** Opening Source data block **
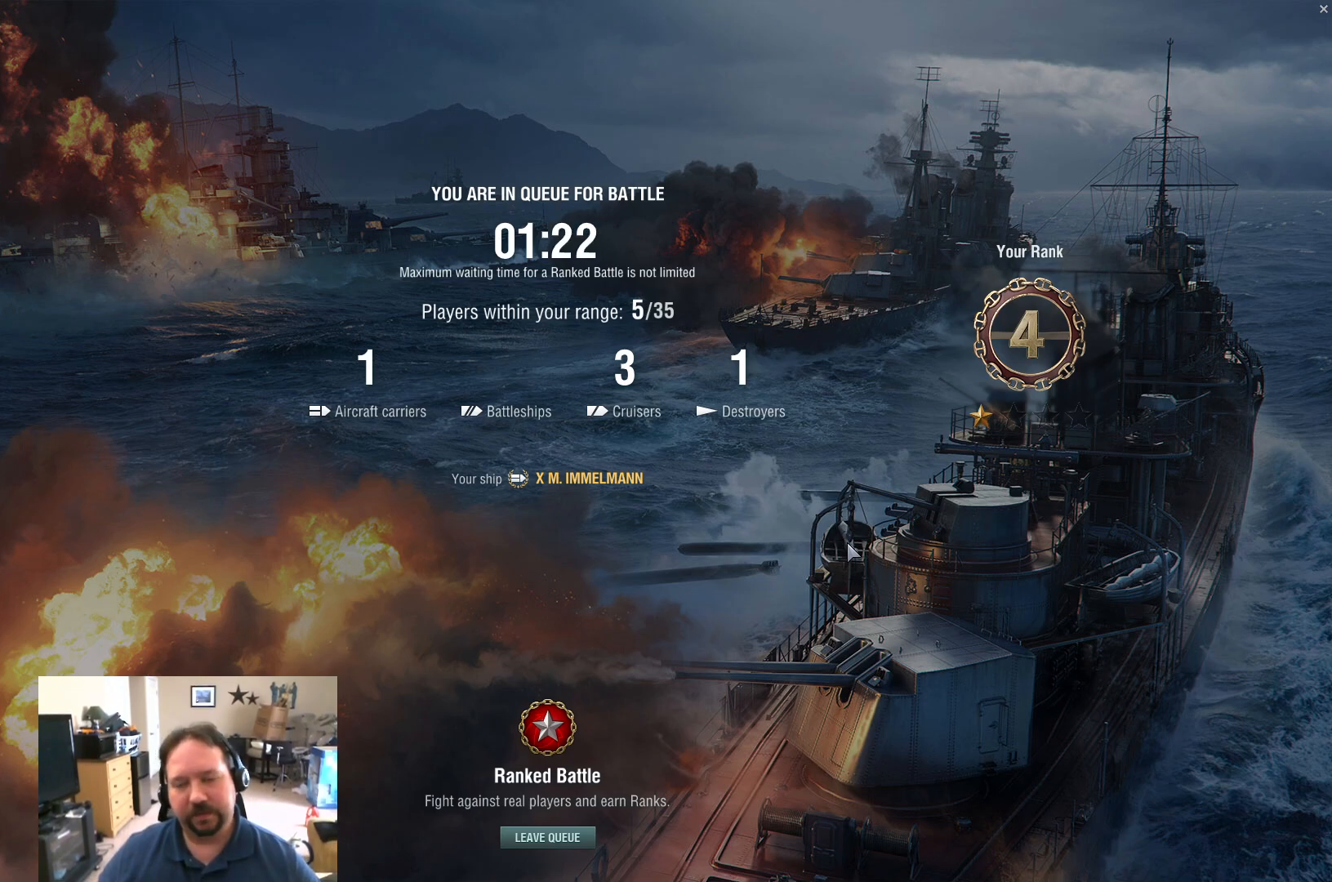
Gameplay with keyboard and mouse; each line is a JSON object with the keys and mouse buttons held at the frame after it. "events" lists presses ("down") and releases ("up") of "1", "2", "3", "4", "5", "a", "alt", "c", "caps_lock", "ctrl", "d", "e", "f", "g", "q", "r", "s", "shift", "space", "t", "tab", "v", "w", "x", "z", "mouse_left", "mouse_wheel" and "mouse_right" between this image and that frame as [ms after this image, input, new state], when the widget could be followed in between. "mouse_left", "mouse_wheel", "mouse_right" = the "left", "wheel", "right" buttons of the "mouse" list. No other keys are recorded. "wheel" means that the mouse wheel is clicked or scrolled. "mouse_move" is the direction in which the mouse moves at that frame (one of eight, or "still"), when it could be read.
{"keys": ["ctrl"], "mouse": [], "mouse_move": "left", "events": [[167, "ctrl", "down"]]}
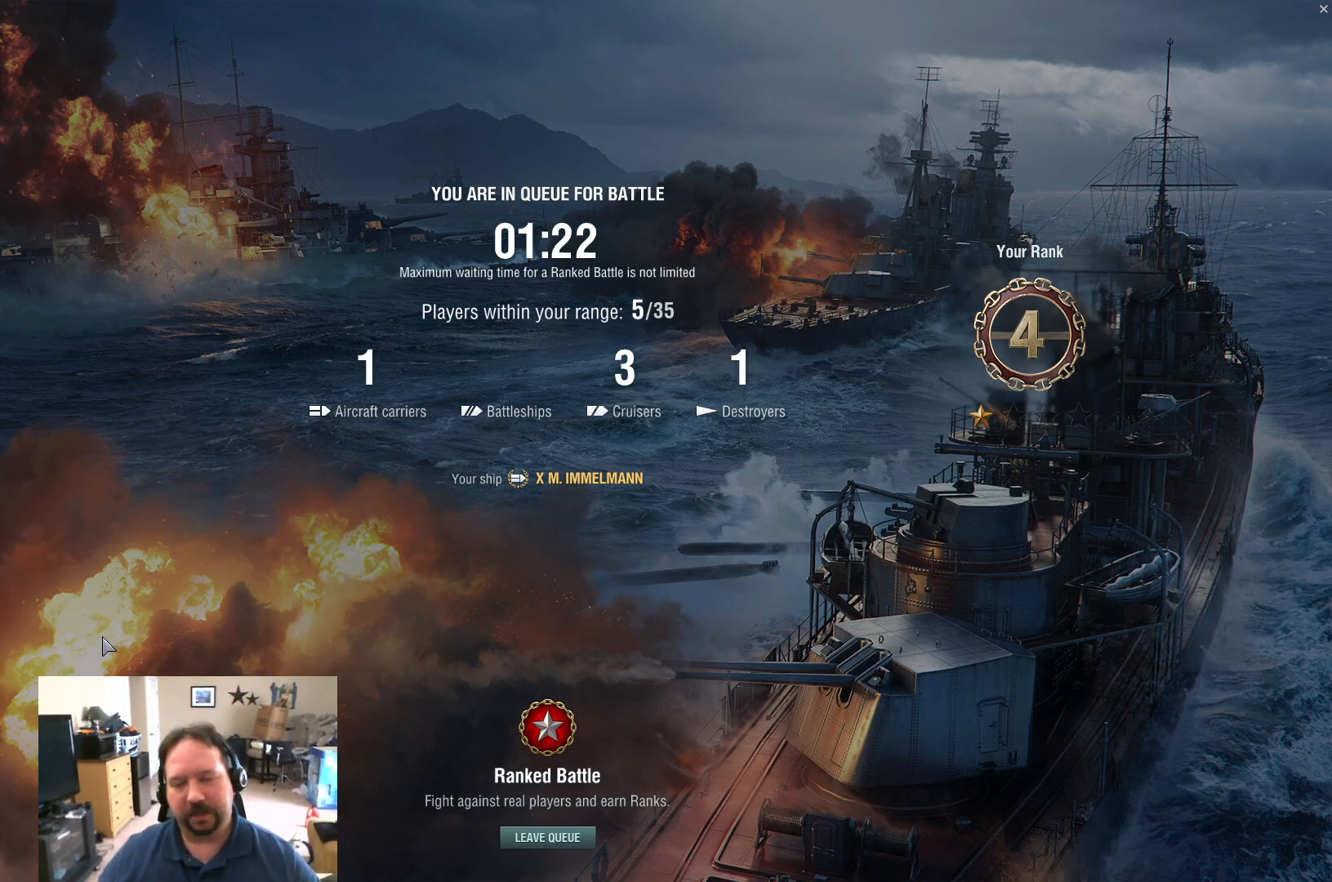
{"keys": ["ctrl"], "mouse": [], "mouse_move": "still", "events": []}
** Closing Source data block **
## Task
The listing above is to be set down word for word, without its images.

## Answer area
Gameplay with keyboard and mouse; each line is a JSON object with the keys and mouse buttons held at the frame after it. "events" lists presses ("down") and releases ("up") of "1", "2", "3", "4", "5", "a", "alt", "c", "caps_lock", "ctrl", "d", "e", "f", "g", "q", "r", "s", "shift", "space", "t", "tab", "v", "w", "x", "z", "mouse_left", "mouse_wheel" and "mouse_right" between this image and that frame as [ms after this image, input, new state], when the widget could be followed in between. "mouse_left", "mouse_wheel", "mouse_right" = the "left", "wheel", "right" buttons of the "mouse" list. No other keys are recorded. "wheel" means that the mouse wheel is clicked or scrolled. "mouse_move" is the direction in which the mouse moves at that frame (one of eight, or "still"), when it could be read.
{"keys": ["ctrl"], "mouse": [], "mouse_move": "left", "events": [[167, "ctrl", "down"]]}
{"keys": ["ctrl"], "mouse": [], "mouse_move": "still", "events": []}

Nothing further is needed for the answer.